## WORK INSTRUCTION:
For this exercise, write each entry below out precisely and omit the pictures.

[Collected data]
────────────────────────────────────────

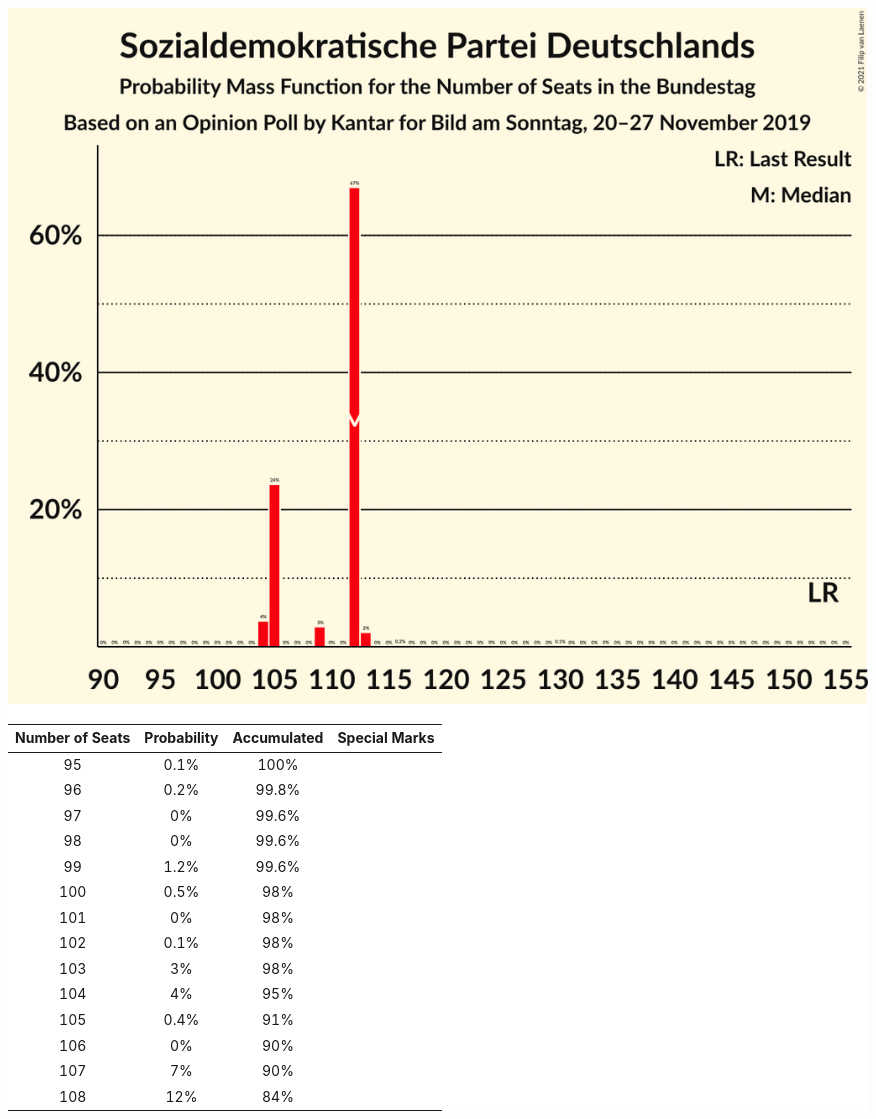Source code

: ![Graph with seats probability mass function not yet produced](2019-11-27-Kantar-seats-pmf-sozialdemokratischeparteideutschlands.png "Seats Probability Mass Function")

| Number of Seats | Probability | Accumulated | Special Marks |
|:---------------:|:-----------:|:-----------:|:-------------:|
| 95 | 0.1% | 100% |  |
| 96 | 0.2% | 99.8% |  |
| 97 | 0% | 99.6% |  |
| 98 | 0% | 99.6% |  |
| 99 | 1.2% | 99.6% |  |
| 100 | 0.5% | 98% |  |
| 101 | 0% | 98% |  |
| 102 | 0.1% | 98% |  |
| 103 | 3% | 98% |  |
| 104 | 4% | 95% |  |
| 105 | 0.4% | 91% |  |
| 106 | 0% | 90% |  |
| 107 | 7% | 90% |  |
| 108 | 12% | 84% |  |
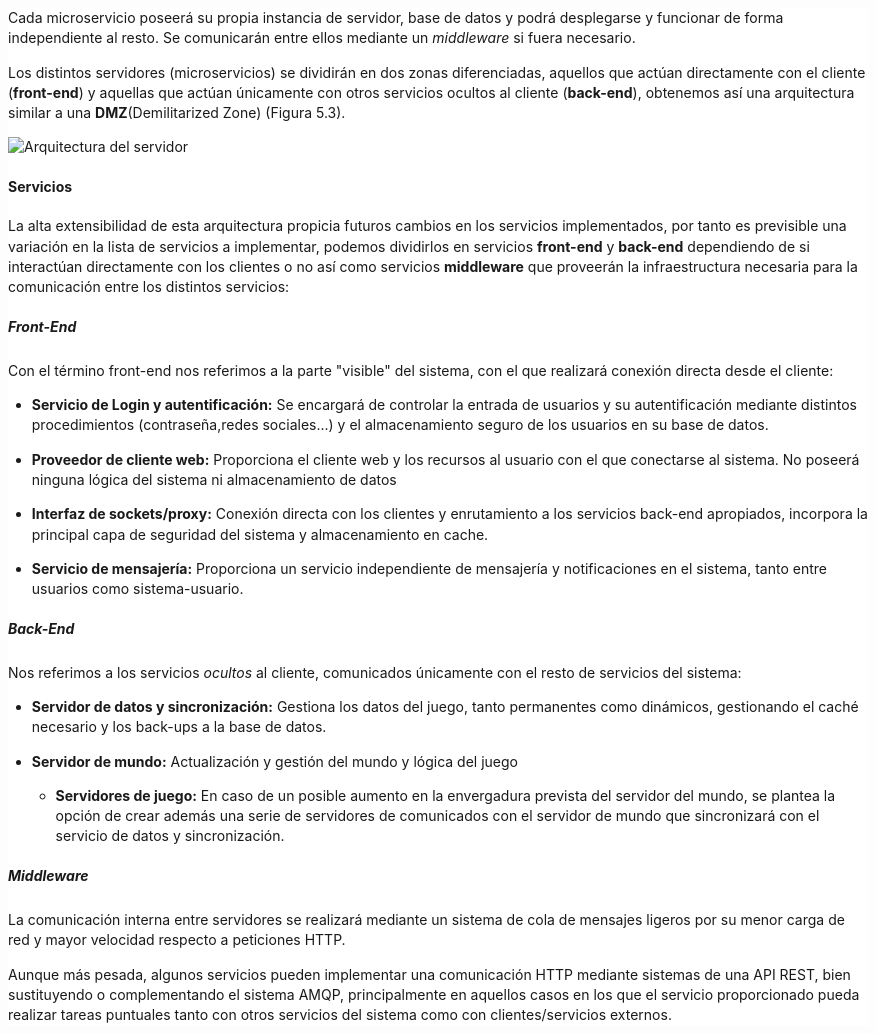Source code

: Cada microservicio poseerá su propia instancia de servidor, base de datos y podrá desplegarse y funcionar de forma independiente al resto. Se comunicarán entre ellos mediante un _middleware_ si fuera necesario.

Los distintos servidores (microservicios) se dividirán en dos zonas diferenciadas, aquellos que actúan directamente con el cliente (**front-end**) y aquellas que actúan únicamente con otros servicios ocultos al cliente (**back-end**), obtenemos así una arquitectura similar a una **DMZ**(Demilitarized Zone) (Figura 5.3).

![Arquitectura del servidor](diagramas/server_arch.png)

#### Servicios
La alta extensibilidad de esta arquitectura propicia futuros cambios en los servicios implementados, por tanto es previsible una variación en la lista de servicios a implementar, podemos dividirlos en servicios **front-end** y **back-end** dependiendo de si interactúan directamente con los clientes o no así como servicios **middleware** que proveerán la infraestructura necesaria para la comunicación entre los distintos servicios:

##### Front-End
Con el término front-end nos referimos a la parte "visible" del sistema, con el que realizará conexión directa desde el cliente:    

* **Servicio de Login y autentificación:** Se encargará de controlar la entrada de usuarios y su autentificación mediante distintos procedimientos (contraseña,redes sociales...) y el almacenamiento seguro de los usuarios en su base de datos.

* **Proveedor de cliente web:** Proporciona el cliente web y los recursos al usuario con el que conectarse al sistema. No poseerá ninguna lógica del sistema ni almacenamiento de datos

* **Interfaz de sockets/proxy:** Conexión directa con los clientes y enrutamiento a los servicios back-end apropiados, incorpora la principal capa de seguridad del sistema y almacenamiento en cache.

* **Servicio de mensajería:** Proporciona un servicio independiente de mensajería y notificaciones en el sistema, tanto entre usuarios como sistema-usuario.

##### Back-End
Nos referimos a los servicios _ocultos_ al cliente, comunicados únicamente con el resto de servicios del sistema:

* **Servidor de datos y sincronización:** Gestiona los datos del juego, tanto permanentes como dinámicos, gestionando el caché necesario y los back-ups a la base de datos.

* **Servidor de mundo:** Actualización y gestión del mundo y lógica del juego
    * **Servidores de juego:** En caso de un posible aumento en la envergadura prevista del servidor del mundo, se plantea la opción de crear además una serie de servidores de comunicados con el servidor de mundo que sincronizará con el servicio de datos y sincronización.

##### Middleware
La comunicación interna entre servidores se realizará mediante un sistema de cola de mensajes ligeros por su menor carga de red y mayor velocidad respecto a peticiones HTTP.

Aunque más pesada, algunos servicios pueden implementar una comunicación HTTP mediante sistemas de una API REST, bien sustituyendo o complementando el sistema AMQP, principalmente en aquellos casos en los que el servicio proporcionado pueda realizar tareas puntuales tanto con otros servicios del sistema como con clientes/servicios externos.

────────────────────────────────────────

## FINISHED TASK:
Source code

: ![Graph with seats probability mass function not yet produced](2019-11-27-Kantar-seats-pmf-sozialdemokratischeparteideutschlands.png "Seats Probability Mass Function")

| Number of Seats | Probability | Accumulated | Special Marks |
|:---------------:|:-----------:|:-----------:|:-------------:|
| 95 | 0.1% | 100% |  |
| 96 | 0.2% | 99.8% |  |
| 97 | 0% | 99.6% |  |
| 98 | 0% | 99.6% |  |
| 99 | 1.2% | 99.6% |  |
| 100 | 0.5% | 98% |  |
| 101 | 0% | 98% |  |
| 102 | 0.1% | 98% |  |
| 103 | 3% | 98% |  |
| 104 | 4% | 95% |  |
| 105 | 0.4% | 91% |  |
| 106 | 0% | 90% |  |
| 107 | 7% | 90% |  |
| 108 | 12% | 84% |  |
Source code

: Cada microservicio poseerá su propia instancia de servidor, base de datos y podrá desplegarse y funcionar de forma independiente al resto. Se comunicarán entre ellos mediante un _middleware_ si fuera necesario.

Los distintos servidores (microservicios) se dividirán en dos zonas diferenciadas, aquellos que actúan directamente con el cliente (**front-end**) y aquellas que actúan únicamente con otros servicios ocultos al cliente (**back-end**), obtenemos así una arquitectura similar a una **DMZ**(Demilitarized Zone) (Figura 5.3).

![Arquitectura del servidor](diagramas/server_arch.png)

#### Servicios
La alta extensibilidad de esta arquitectura propicia futuros cambios en los servicios implementados, por tanto es previsible una variación en la lista de servicios a implementar, podemos dividirlos en servicios **front-end** y **back-end** dependiendo de si interactúan directamente con los clientes o no así como servicios **middleware** que proveerán la infraestructura necesaria para la comunicación entre los distintos servicios:

##### Front-End
Con el término front-end nos referimos a la parte "visible" del sistema, con el que realizará conexión directa desde el cliente:    

* **Servicio de Login y autentificación:** Se encargará de controlar la entrada de usuarios y su autentificación mediante distintos procedimientos (contraseña,redes sociales...) y el almacenamiento seguro de los usuarios en su base de datos.

* **Proveedor de cliente web:** Proporciona el cliente web y los recursos al usuario con el que conectarse al sistema. No poseerá ninguna lógica del sistema ni almacenamiento de datos

* **Interfaz de sockets/proxy:** Conexión directa con los clientes y enrutamiento a los servicios back-end apropiados, incorpora la principal capa de seguridad del sistema y almacenamiento en cache.

* **Servicio de mensajería:** Proporciona un servicio independiente de mensajería y notificaciones en el sistema, tanto entre usuarios como sistema-usuario.

##### Back-End
Nos referimos a los servicios _ocultos_ al cliente, comunicados únicamente con el resto de servicios del sistema:

* **Servidor de datos y sincronización:** Gestiona los datos del juego, tanto permanentes como dinámicos, gestionando el caché necesario y los back-ups a la base de datos.

* **Servidor de mundo:** Actualización y gestión del mundo y lógica del juego
    * **Servidores de juego:** En caso de un posible aumento en la envergadura prevista del servidor del mundo, se plantea la opción de crear además una serie de servidores de comunicados con el servidor de mundo que sincronizará con el servicio de datos y sincronización.

##### Middleware
La comunicación interna entre servidores se realizará mediante un sistema de cola de mensajes ligeros por su menor carga de red y mayor velocidad respecto a peticiones HTTP.

Aunque más pesada, algunos servicios pueden implementar una comunicación HTTP mediante sistemas de una API REST, bien sustituyendo o complementando el sistema AMQP, principalmente en aquellos casos en los que el servicio proporcionado pueda realizar tareas puntuales tanto con otros servicios del sistema como con clientes/servicios externos.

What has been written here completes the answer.